Anthony Moor, a particularly bright online editor I met two years ago at the Orlando Sentinel who has since moved on to direct interactive initiatives at the Dallas Morning News, asked a panel of four publishers the following: Can you each give an example of one of the most far-out ideas you have heard recently for editorial and/or business? Not necessarily one that you would do, just that you have heard about?
 
Silence ensued.
 
After a brief but awkward pause, Charles Pittman, senior vice president for publishing at Schurz Communications in South Bend, Ind., referred to an idea discussed a little earlier. Newspapers need to get better, he said, at placing an ad ordered late in the afternoon in the next day's paper. If we can send a man to the moon, he said, why can't we figure out a way to do that?

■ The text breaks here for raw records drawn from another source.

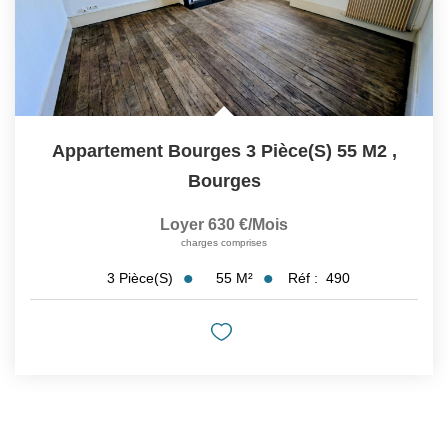
Appartement Bourges 3 Pièce(s) 55 M2
,
Bourges
Loyer 630 €/mois
charges comprises
55
M²
Réf :
490
3
Pièce(s)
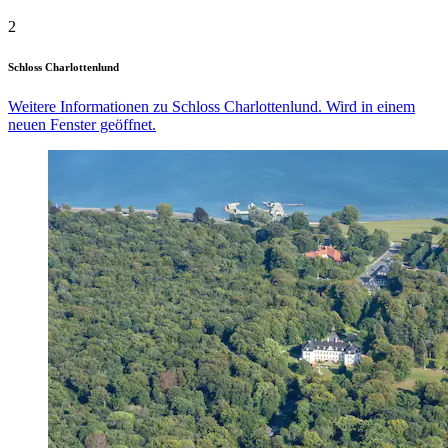
2
Schloss Charlottenlund
Weitere Informationen zu Schloss Charlottenlund. Wird in einem
neuen Fenster geöffnet.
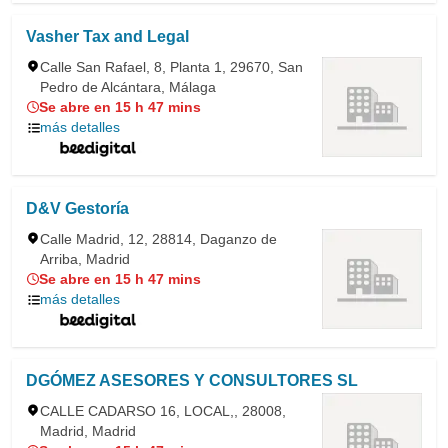
Vasher Tax and Legal
Calle San Rafael, 8, Planta 1, 29670, San
Pedro de Alcántara, Málaga
Se abre en 15 h 47 mins
más detalles
D&V Gestoría
Calle Madrid, 12, 28814, Daganzo de
Arriba, Madrid
Se abre en 15 h 47 mins
más detalles
DGÓMEZ ASESORES Y CONSULTORES SL
CALLE CADARSO 16, LOCAL,, 28008,
Madrid, Madrid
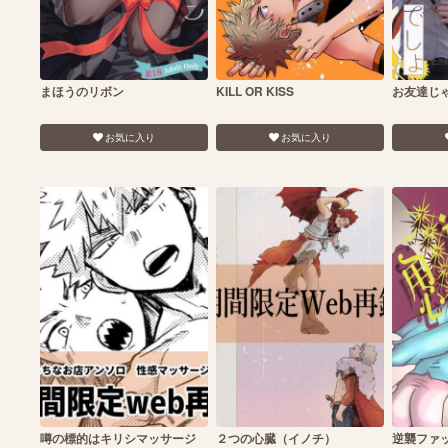
まほうのリボン
KILL OR KISS
お友達じ
お気に入り
お気に入り
噂の標的はキリシマッサージ
２つの心臓（イノチ）
逆襲ファ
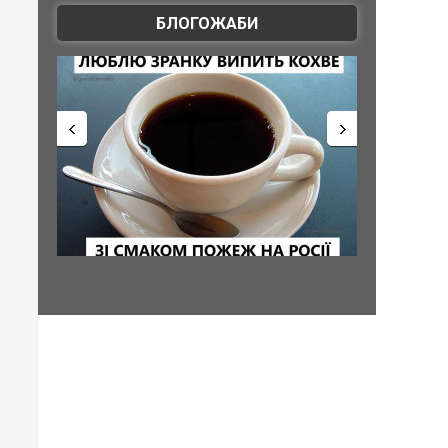
БЛОГОЖАБИ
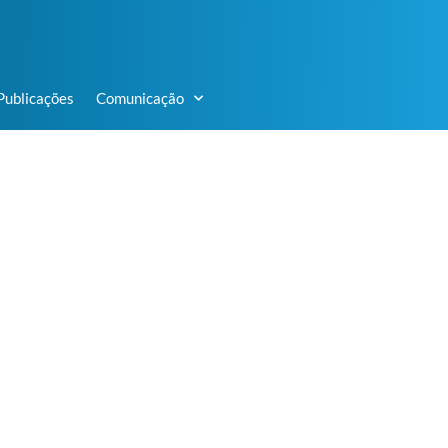
Publicações
Comunicação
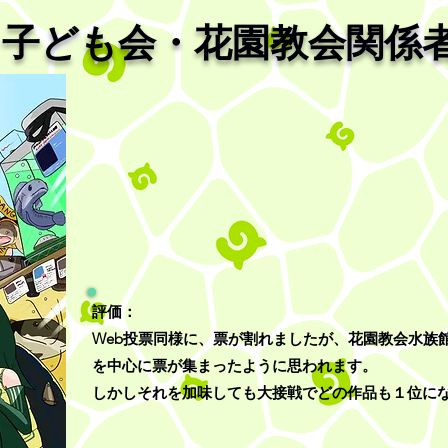
・子ども会・花園教会関係
評価：
​Web投票同様に、票が割れましたが、花園教会水
を中心に票が集まったように思われます。
しかしそれを加味しても大接戦でどの作品も１位に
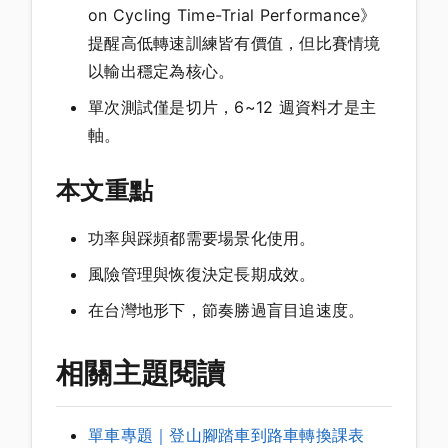
on Cycling Time-Trial Performance》
提醒高低轉速訓練皆有價值，但比賽情境
以輸出穩定為核心。
單次測試僅是切片，6~12 週資料才是主
軸。
本文重點
功率與踩頻都需要場景化使用。
風險管理與恢復決定長期成效。
在台灣地形下，節奏勝過盲目追速度。
相關主題閱讀
單車專題｜登山腳踏車到路車轉換課表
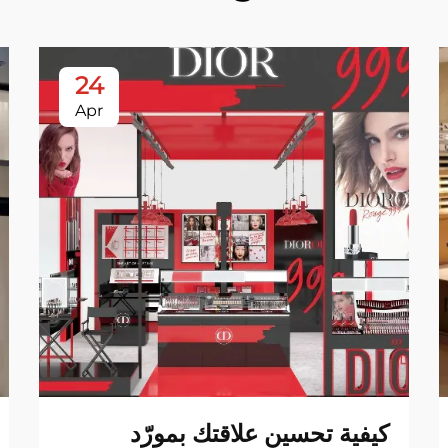
24
Apr
كيفية تحسين علاقتك بمورّد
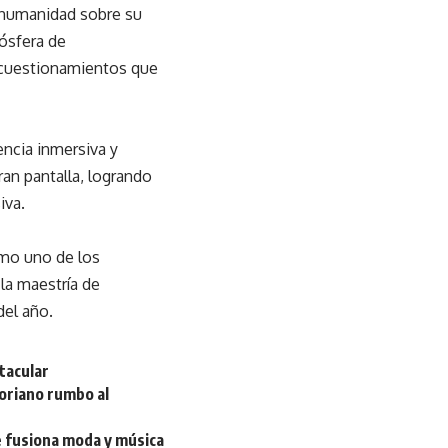
a humanidad sobre su
mósfera de
y cuestionamientos que
encia inmersiva y
ran pantalla, logrando
iva.
omo uno de los
la maestría de
del año.
tacular
oriano rumbo al
e fusiona moda y música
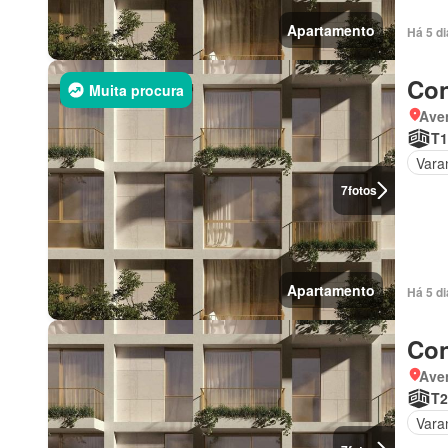
Apartamento
Há 5 d
Con
Muita procura
Ave
T1
Vara
7
fotos
Apartamento
Há 5 d
Con
Ave
T2
Vara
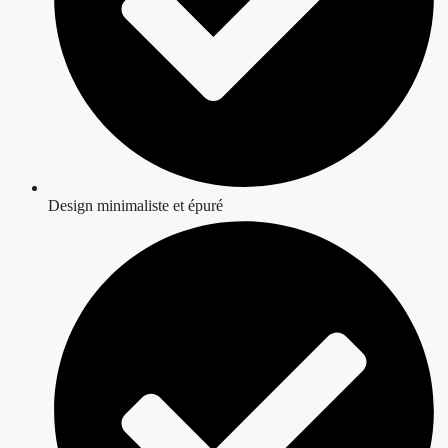
Design minimaliste et épuré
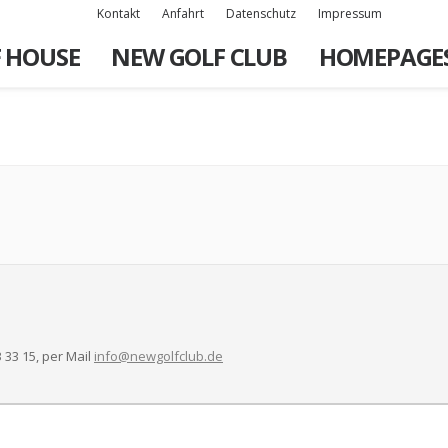
Kontakt
Anfahrt
Datenschutz
Impressum
 HOUSE
NEW GOLF CLUB
HOMEPAGE
 33 15, per Mail
info@newgolfclub.de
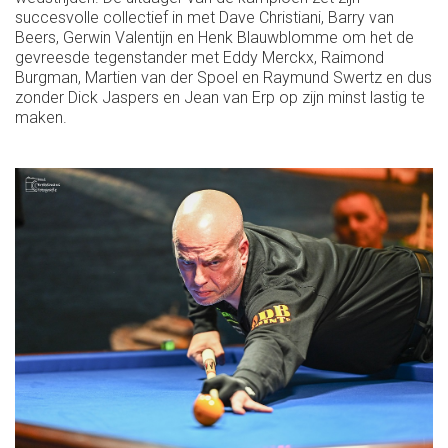
succesvolle collectief in met Dave Christiani, Barry van
Beers, Gerwin Valentijn en Henk Blauwblomme om het de
gevreesde tegenstander met Eddy Merckx, Raimond
Burgman, Martien van der Spoel en Raymund Swertz en dus
zonder Dick Jaspers en Jean van Erp op zijn minst lastig te
maken.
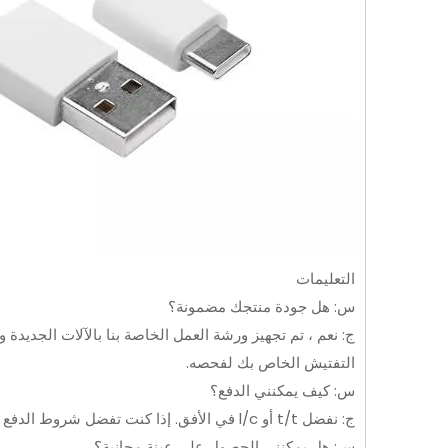
التعليمات
س: هل جودة منتجك مضمونة؟
ج: نعم ، تم تجهيز ورشة العمل الخاصة بنا بالآلات الجديدة 
التفتيش الخاص بك لفحصه.
س: كيف يمكنني الدفع؟
ج: نفضل t/t أو l/c في الأفق. إذا كنت تفضل شروط الدفع الأخرى ، يرجى الاتصال بنا بحرية.
س: هل يمكنني الحصول على عينة مجانية؟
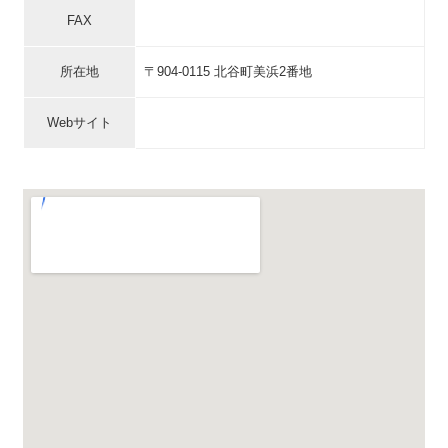
FAX
所在地
〒904-0115 北谷町美浜2番地
Webサイト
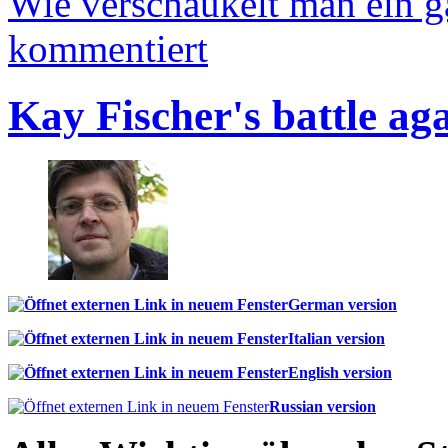
Wie verschaukelt man ein 
kommentiert
Kay Fischer's battle ag
German version
Italian version
English version
Russian version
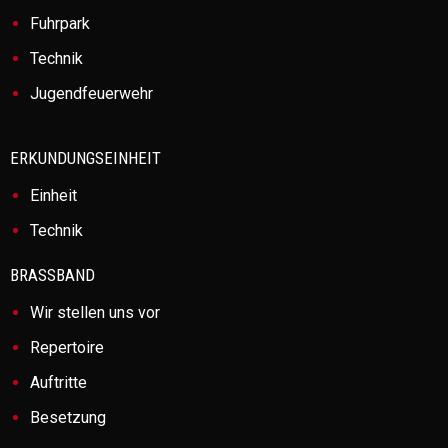
Fuhrpark
Technik
Jugendfeuerwehr
ERKUNDUNGSEINHEIT
Einheit
Technik
BRASSBAND
Wir stellen uns vor
Repertoire
Auftritte
Besetzung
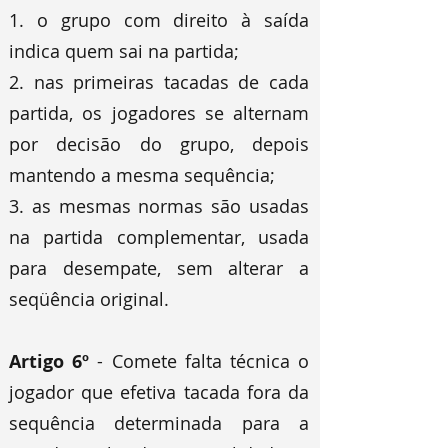
1. o grupo com direito à saída
indica quem sai na partida;
2. nas primeiras tacadas de cada
partida, os jogadores se alternam
por decisão do grupo, depois
mantendo a mesma sequência;
3. as mesmas normas são usadas
na partida complementar, usada
para desempate, sem alterar a
seqüência original.
Artigo 6º
- Comete falta técnica o
jogador que efetiva tacada fora da
sequência determinada para a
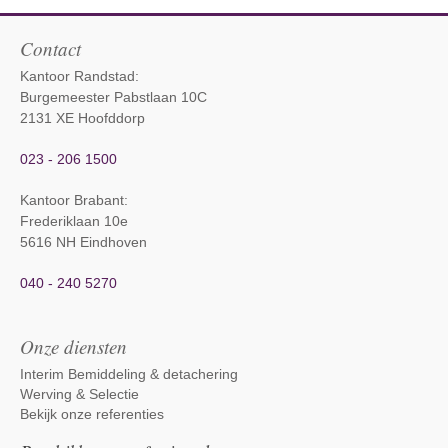
Contact
Kantoor Randstad:
Burgemeester Pabstlaan 10C
2131 XE Hoofddorp
023 - 206 1500
Kantoor Brabant
:
Frederiklaan 10e
5616 NH Eindhoven
040 - 240 5270
Onze diensten
Interim Bemiddeling & detachering
Werving & Selectie
Bekijk onze referenties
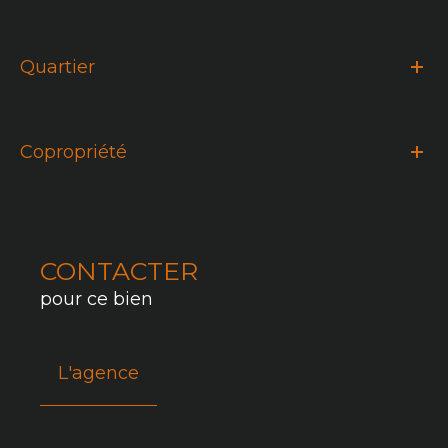
Quartier
Copropriété
CONTACTER
pour ce bien
L'agence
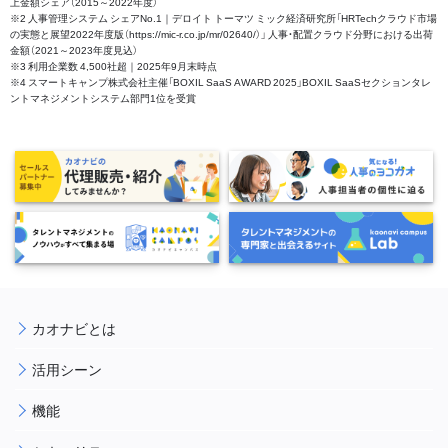
上金額シェア（2015～2022年度）
※2 人事管理システム シェアNo.1｜デロイト トーマツ ミック経済研究所「HRTechクラウド市場
の実態と展望2022年度版（https://mic-r.co.jp/mr/02640/）」 人事・配置クラウド分野における出荷
金額（2021～2023年度見込）
※3 利用企業数 4,500社超｜2025年9月末時点
※4 スマートキャンプ株式会社主催「BOXIL SaaS AWARD 2025」BOXIL SaaSセクションタレ
ントマネジメントシステム部門1位を受賞
カオナビとは
活用シーン
機能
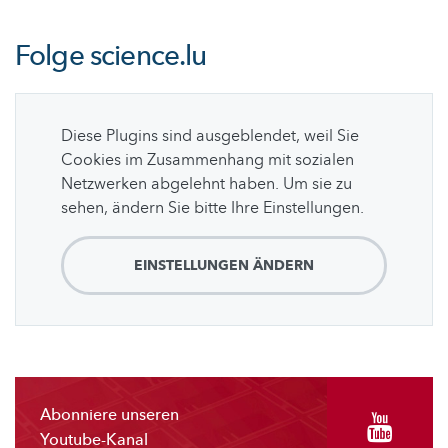
Folge
science.lu
Diese Plugins sind ausgeblendet, weil Sie
Cookies im Zusammenhang mit sozialen
Netzwerken abgelehnt haben. Um sie zu
sehen, ändern Sie bitte Ihre Einstellungen.
EINSTELLUNGEN ÄNDERN
Abonniere unseren
Youtube-Kanal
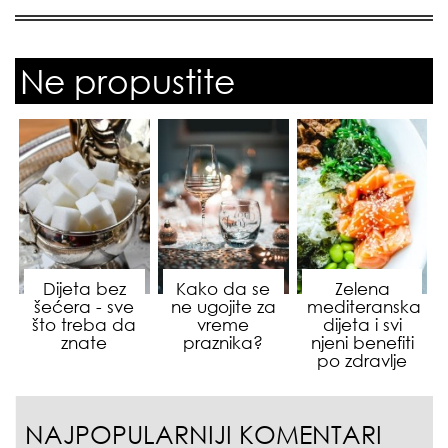
Ne propustite
Dijeta bez
Kako da se
Zelena
šećera - sve
ne ugojite za
mediteranska
što treba da
vreme
dijeta i svi
znate
praznika?
njeni benefiti
po zdravlje
NAJPOPULARNIJI KOMENTARI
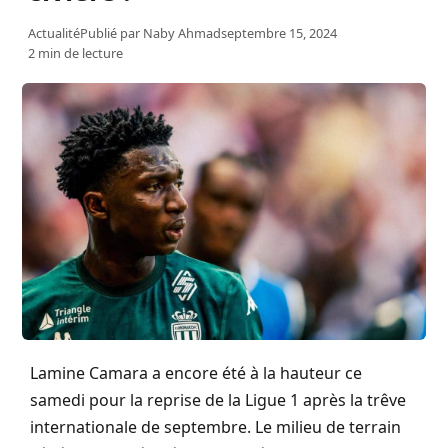
Actualité
Publié par
Naby Ahmad
septembre 15, 2024
2 min de lecture
Lamine Camara a encore été à la hauteur ce
samedi pour la reprise de la Ligue 1 après la trêve
internationale de septembre. Le milieu de terrain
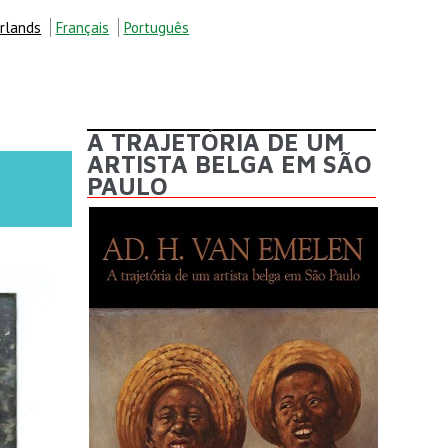
rlands
Français
Português
A TRAJETÓRIA DE UM
ARTISTA BELGA EM SÃO
PAULO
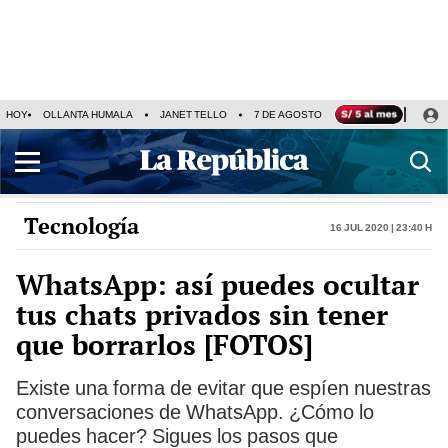
HOY
OLLANTA HUMALA
JANET TELLO
7 DE AGOSTO
TINKA RESULTADOS
Tecnología
16 Jul 2020 | 23:40 h
WhatsApp: así puedes ocultar
tus chats privados sin tener
que borrarlos [FOTOS]
Existe una forma de evitar que espíen nuestras
conversaciones de WhatsApp. ¿Cómo lo
puedes hacer? Sigues los pasos que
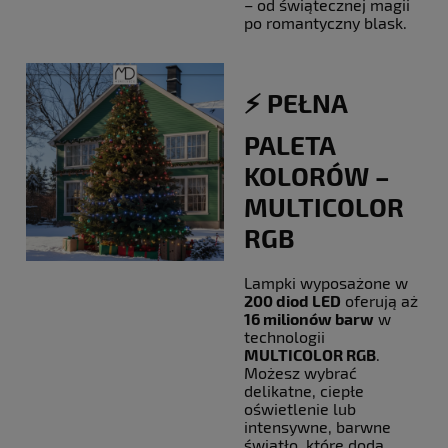
– od świątecznej magii
po romantyczny blask.
⚡️ PEŁNA
PALETA
KOLORÓW –
MULTICOLOR
RGB
Lampki wyposażone w
200 diod LED
oferują aż
16 milionów barw
w
technologii
MULTICOLOR RGB
.
Możesz wybrać
delikatne, ciepłe
oświetlenie lub
intensywne, barwne
światło, które doda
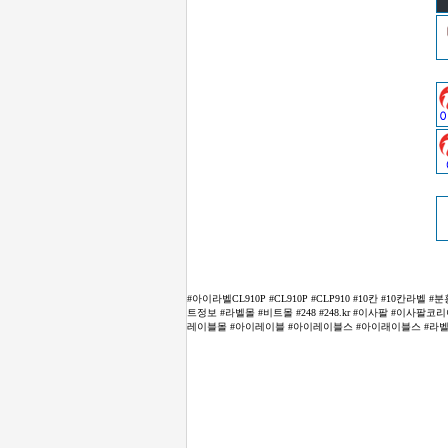
#아이라벨CL910P #CL910P #CLP910 #10칸 #10칸
트정보 #라벨몰 #비트몰 #248 #248.kr #이사팔 #이사팔
레이블몰 #아이레이블 #아이레이블스 #아이래이블스 #라벨스토어 #La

Pittman's fellow publishers didn't even go that far-out. Barbara Henry of The Indianapolis Star, David Hiller of the Los Angeles Times, and Elizabeth Brenner of the Milwaukee Journal Sentinel all expressed versions of the thought that the industry does not need wild ideas. Extensions and improvements of what they now have going in print, online and niche ventures are the better next steps. (Maybe new things like local video advertising or serving news and ads to mobile devices, too, though the publishers did not actually say that.)
 
Henry said she didn't fancy getting into the furniture store business. I took that to be a dig at the most outside-the-box idea in the recent Newspaper Next 2.0 report -- the paper in Ogden, Utah, that has established a consignment store allowing people to sell high-end items without the hassle of responding to callers and showing the goods themselves.
 
So after countless references in this conference (as in last year's) to transformational change and an excellent panel the day before featuring CEOs from other industries who have pulled off huge makeovers, it comes down to this: The publishers can't think of anything transformational and are into incrementalism instead?

I spoke briefly afterward to Newspaper Next Managing Director Stephen Gray. He seemed equal parts stunned, disappointed and steamed. Gray said the publishers remind him of local merchants when Wal-Mart comes to town. Wal-Mart, like the Internet, changes everything. The publishers/panelists are thinking like a shoe store that responds by adding a new line of shoes, he said.

But newspapers, by analogy, have a lot more options than the shoe store, Gray added. That's the bigger point of Newspaper Next -- that an imaginative audit of the organizations' standing in the community and broad resources could spin off numerous "information utility" ventures, many of which would serve non-readers of the newspaper and its news Web site and current non-advertisers.